Por su parte, el art. 24.1 del Pacto Internacional de Derechos Civiles y Políticos (PIDCP), ratificado por Bolivia establece que: “Todo niño tiene derecho, sin discriminación alguna por motivos de raza, color, sexo, idioma, religión, origen nacional o social, posición económica o nacimiento, a las medidas de protección que su condición de menor requiere, tanto por parte de su familia como de la sociedad y del Estado”. Reconociendo de este modo la obligación y el compromiso del Estado a crear las condiciones para el ejercicio pleno de los derechos de toda niña, niño y adolescente, en observancia del interés superior y el privilegio del que gozan sus derechos.
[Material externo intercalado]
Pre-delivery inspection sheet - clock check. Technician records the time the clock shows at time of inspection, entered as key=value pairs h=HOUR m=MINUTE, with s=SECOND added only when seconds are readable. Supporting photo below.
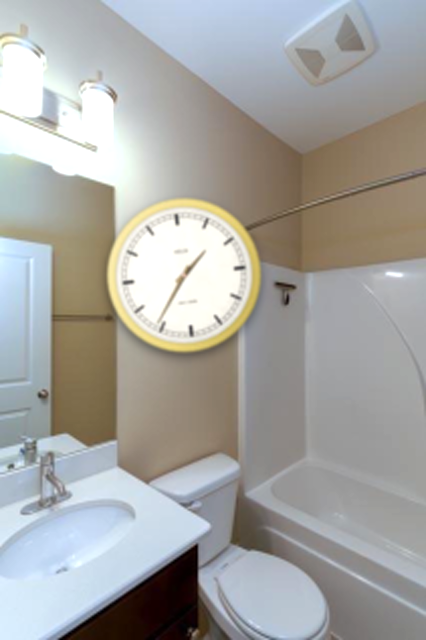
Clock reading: h=1 m=36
Constituye fin y función esencial del Estado, garantizar el cumplimiento de los principios, valores, derechos y deberes reconocidos y consagrados en la Constitución Política del Estado, conforme a esto, el principio de interés superior como garantía de materialización de los derechos de la niña, niño y adolescente, no solo es vinculante para todo tipo de autoridades sino también para la sociedad y la familia, quienes tienen la obligación de aplicar de forma privilegiada y prioritaria los derechos de este grupo vulnerable a fin de lograr su pleno desarrollo integral.